» ASSIGNMENT 1: In the records, swap "minimum" for "lowest", starting at the line that has "Which series reaches" and stopping after the line that has "Control Agency". Return only those lines, otherwise unchanged.

» TEXT:
Aztec Marriage: A Lesson for Chief Justice Roberts

Has "a single social institution" formed the basis for human civilization? No.

Anthropologists are clear on the issue:

The results of more than a century of anthropological research on households, kinship relationships, and families, across cultures and through time, provide no support whatsoever for the view that either civilization or viable social orders depend upon marriage as an exclusively heterosexual institution. Rather, anthropological research supports the conclusion that a vast array of family types, including families built upon same-sex partnerships, can contribute to stable and humane societies.

So why do opponents of marriage equality continue to try to naturalize marriage?

Library of Congress Prints and Photographs Division
Source: Library of Congress Prints and Photographs Division

The latest example comes from the dissenting opinion of Chief Justice John Roberts, issued today in the full decision by the Supreme Court on Obergefell vs. Hodges—the decision that has just made marriage equality the law in the United States.

Roberts is outraged: "Just who do we think we are?" he concludes, after complaining that the court "orders the transformation of a social institution that has formed the basis of human society for millennia, for the Kalahari Bushmen and the Han Chinese, the Carthaginians and the Aztecs."

What a bizarre selection! I will leave it to specialists in the San peoples of the Kalahari, Han dynasty China, and whoever John Roberts means when he says "Carthaginians," to respond in detail.

I would merely note that Roberts could hardly have picked a more challenging set of societies to support his claim that marriage is, and has been for millennia, a stable basis for social organization. San peoples engage in what researchers characterize as marriage and divorce; Han period men were practitioners of "serial monogamy" with concubinage; and Carthaginian women who were Roman citizens could marry and divorce freely, while St. Augustine described early Christian Carthage as "a cauldron of unholy loves"—a cauldron in which he immersed himself, producing a son without benefit of marriage.

I don't imagine John Roberts meant to endorse divorce, mistresses, and unwed parents as the basis for human society.

» DATA EXTRACT:
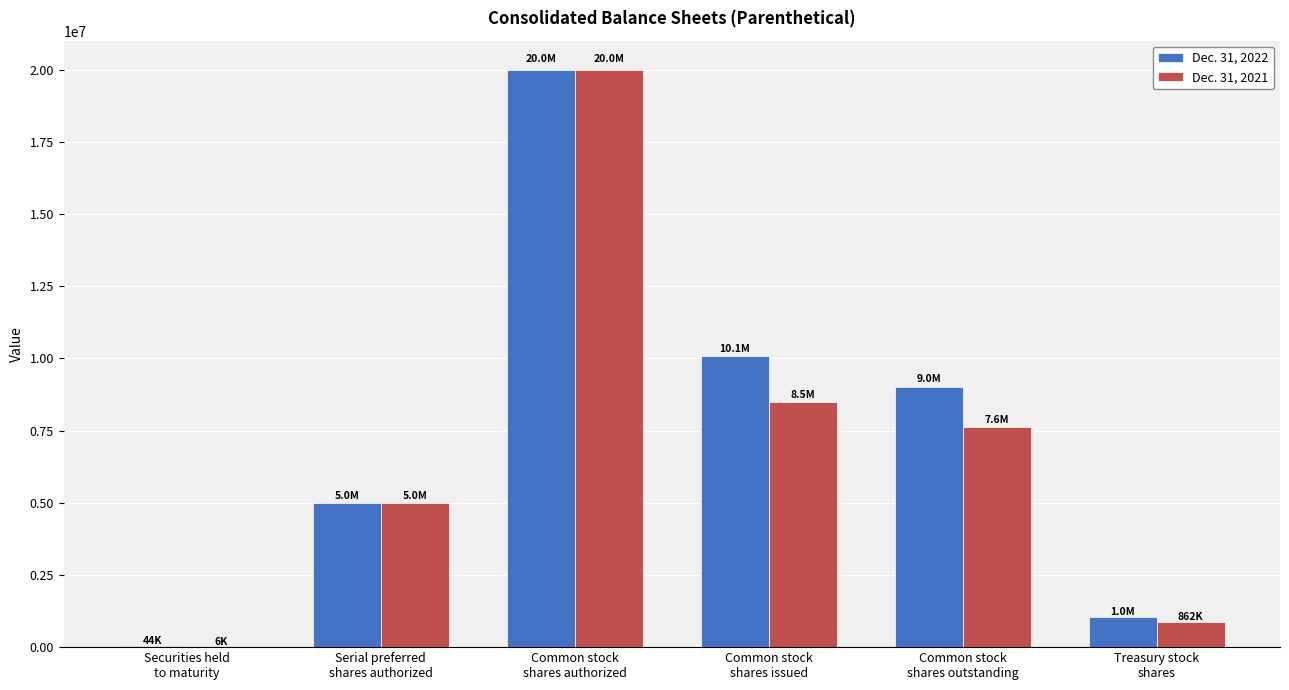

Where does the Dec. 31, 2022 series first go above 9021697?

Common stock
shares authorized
...
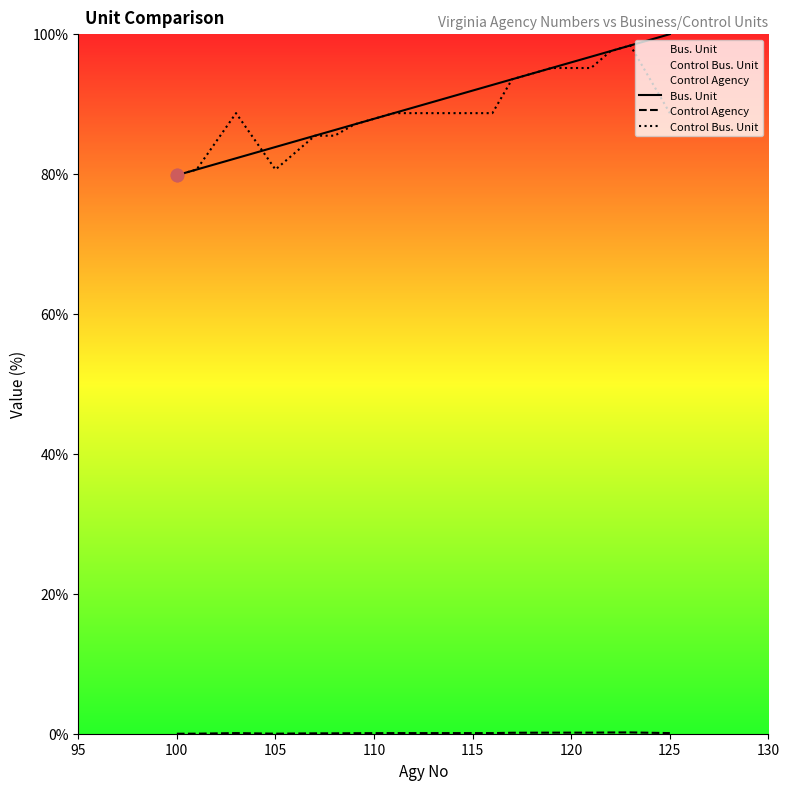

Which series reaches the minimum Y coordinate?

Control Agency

» ASSIGNMENT 2: Translate this sentence from the text on Chief Justice Roberts and marriage into Spanish: "I don't imagine John Roberts meant to endorse divorce, mistresses, and unwed parents as the basis for human society."

» RESULT 1:
Which series reaches the lowest Y coordinate?

Control Agency

» RESULT 2: No creo que John Roberts pretendiera respaldar el divorcio, las amantes y los padres solteros como la base de la sociedad humana.